DIRECTIONS:
Among the records that follow, set down only the lines from the one containing "microscopy captured an" to the one containing "urothelial carcinoma (high-grade)", both included, exactly.

[Data entries]
>>>
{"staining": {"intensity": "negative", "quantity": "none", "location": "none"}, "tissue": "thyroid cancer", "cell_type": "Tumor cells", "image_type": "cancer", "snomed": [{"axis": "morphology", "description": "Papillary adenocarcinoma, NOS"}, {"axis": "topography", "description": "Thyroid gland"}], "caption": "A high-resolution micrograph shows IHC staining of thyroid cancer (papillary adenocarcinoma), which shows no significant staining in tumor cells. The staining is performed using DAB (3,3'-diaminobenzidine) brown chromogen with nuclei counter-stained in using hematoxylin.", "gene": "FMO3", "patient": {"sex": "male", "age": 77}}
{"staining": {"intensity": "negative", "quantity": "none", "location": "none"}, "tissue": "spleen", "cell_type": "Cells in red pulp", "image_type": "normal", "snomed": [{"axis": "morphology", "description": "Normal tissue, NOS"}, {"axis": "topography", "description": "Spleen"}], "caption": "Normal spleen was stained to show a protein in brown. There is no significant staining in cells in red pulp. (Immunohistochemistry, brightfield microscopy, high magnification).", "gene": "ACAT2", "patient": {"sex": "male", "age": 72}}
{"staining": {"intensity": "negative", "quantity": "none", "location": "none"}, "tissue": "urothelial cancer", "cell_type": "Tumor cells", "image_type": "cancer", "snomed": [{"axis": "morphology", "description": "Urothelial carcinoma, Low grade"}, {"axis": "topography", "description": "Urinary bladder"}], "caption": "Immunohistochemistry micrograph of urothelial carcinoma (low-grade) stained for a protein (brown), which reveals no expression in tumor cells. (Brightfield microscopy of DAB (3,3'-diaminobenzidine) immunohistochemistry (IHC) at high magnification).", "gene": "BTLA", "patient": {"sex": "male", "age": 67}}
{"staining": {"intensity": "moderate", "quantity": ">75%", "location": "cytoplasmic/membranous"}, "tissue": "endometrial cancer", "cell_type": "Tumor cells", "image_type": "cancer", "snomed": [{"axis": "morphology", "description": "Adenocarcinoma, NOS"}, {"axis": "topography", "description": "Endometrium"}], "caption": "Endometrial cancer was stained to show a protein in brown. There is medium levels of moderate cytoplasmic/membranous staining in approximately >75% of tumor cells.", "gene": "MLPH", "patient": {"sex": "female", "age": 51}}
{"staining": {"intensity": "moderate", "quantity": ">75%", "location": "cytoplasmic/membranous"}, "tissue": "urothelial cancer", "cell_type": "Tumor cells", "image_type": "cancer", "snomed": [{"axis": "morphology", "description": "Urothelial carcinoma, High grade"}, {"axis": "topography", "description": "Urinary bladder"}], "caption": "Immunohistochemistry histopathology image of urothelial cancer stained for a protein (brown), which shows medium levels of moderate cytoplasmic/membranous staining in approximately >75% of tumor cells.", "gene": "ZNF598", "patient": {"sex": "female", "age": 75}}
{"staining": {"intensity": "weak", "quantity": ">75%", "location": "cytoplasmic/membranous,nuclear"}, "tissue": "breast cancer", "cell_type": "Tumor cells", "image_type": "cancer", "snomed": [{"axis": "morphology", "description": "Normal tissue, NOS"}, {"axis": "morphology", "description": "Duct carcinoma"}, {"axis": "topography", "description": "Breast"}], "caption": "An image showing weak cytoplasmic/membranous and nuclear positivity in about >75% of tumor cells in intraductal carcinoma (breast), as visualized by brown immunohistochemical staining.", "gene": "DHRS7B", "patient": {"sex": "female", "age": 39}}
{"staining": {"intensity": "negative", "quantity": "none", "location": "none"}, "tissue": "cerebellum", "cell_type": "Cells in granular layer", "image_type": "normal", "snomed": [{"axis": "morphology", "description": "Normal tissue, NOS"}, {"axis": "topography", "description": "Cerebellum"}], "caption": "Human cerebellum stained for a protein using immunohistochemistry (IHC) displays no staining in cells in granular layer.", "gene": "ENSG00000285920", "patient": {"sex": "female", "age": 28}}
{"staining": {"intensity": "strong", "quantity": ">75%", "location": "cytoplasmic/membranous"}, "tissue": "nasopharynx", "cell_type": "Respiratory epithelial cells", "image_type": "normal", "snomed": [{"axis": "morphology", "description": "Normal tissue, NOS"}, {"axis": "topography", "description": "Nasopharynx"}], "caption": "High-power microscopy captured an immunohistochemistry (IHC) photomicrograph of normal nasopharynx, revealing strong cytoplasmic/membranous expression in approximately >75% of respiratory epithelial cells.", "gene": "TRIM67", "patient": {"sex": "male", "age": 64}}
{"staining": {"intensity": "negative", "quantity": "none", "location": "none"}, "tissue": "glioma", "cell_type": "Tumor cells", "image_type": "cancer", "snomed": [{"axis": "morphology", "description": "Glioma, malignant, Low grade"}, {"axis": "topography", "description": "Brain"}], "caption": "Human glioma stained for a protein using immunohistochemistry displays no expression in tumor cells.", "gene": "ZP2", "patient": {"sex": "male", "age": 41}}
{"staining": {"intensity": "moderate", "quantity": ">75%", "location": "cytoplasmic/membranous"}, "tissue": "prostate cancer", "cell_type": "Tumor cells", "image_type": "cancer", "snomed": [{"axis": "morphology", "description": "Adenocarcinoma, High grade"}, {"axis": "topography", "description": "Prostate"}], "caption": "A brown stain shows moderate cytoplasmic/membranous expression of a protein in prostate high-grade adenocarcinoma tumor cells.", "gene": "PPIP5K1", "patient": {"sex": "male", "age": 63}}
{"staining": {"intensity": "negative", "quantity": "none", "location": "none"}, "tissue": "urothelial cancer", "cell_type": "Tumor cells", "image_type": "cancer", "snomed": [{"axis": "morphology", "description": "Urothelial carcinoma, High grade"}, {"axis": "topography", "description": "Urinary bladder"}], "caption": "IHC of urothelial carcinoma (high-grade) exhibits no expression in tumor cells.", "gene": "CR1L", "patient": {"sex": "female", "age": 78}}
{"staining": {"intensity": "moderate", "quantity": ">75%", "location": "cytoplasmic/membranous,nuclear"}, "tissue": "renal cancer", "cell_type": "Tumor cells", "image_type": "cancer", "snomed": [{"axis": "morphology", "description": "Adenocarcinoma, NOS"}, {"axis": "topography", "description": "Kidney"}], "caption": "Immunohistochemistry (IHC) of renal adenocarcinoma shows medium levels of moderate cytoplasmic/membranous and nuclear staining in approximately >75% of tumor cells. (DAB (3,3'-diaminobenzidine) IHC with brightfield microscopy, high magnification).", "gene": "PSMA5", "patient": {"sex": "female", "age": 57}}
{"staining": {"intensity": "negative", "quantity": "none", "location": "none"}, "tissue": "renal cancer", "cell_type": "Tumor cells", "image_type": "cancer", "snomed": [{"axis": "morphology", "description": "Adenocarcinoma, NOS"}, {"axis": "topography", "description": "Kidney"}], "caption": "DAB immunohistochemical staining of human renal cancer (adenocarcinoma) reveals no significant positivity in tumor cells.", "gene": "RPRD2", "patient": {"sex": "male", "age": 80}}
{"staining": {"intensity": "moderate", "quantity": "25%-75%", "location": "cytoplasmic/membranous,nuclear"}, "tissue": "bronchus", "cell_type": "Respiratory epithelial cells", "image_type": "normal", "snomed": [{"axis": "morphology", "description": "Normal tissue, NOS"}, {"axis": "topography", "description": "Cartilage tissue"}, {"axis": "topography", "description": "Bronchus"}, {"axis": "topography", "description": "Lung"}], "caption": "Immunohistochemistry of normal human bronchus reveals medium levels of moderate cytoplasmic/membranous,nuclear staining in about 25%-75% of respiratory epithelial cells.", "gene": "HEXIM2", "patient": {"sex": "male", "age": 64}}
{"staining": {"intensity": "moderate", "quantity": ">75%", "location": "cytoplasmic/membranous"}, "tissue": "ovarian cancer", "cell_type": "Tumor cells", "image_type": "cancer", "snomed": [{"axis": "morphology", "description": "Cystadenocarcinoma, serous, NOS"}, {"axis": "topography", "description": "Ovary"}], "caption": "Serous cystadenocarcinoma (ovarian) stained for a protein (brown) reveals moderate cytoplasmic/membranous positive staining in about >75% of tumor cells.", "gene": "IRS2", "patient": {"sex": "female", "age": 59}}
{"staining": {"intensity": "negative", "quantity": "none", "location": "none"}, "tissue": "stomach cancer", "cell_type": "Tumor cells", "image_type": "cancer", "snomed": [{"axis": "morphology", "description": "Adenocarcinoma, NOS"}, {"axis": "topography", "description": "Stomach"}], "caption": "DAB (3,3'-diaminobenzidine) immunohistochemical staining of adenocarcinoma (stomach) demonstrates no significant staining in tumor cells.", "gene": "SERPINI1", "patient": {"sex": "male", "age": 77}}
<<<
EXERCISE OUTPUT:
{"staining": {"intensity": "strong", "quantity": ">75%", "location": "cytoplasmic/membranous"}, "tissue": "nasopharynx", "cell_type": "Respiratory epithelial cells", "image_type": "normal", "snomed": [{"axis": "morphology", "description": "Normal tissue, NOS"}, {"axis": "topography", "description": "Nasopharynx"}], "caption": "High-power microscopy captured an immunohistochemistry (IHC) photomicrograph of normal nasopharynx, revealing strong cytoplasmic/membranous expression in approximately >75% of respiratory epithelial cells.", "gene": "TRIM67", "patient": {"sex": "male", "age": 64}}
{"staining": {"intensity": "negative", "quantity": "none", "location": "none"}, "tissue": "glioma", "cell_type": "Tumor cells", "image_type": "cancer", "snomed": [{"axis": "morphology", "description": "Glioma, malignant, Low grade"}, {"axis": "topography", "description": "Brain"}], "caption": "Human glioma stained for a protein using immunohistochemistry displays no expression in tumor cells.", "gene": "ZP2", "patient": {"sex": "male", "age": 41}}
{"staining": {"intensity": "moderate", "quantity": ">75%", "location": "cytoplasmic/membranous"}, "tissue": "prostate cancer", "cell_type": "Tumor cells", "image_type": "cancer", "snomed": [{"axis": "morphology", "description": "Adenocarcinoma, High grade"}, {"axis": "topography", "description": "Prostate"}], "caption": "A brown stain shows moderate cytoplasmic/membranous expression of a protein in prostate high-grade adenocarcinoma tumor cells.", "gene": "PPIP5K1", "patient": {"sex": "male", "age": 63}}
{"staining": {"intensity": "negative", "quantity": "none", "location": "none"}, "tissue": "urothelial cancer", "cell_type": "Tumor cells", "image_type": "cancer", "snomed": [{"axis": "morphology", "description": "Urothelial carcinoma, High grade"}, {"axis": "topography", "description": "Urinary bladder"}], "caption": "IHC of urothelial carcinoma (high-grade) exhibits no expression in tumor cells.", "gene": "CR1L", "patient": {"sex": "female", "age": 78}}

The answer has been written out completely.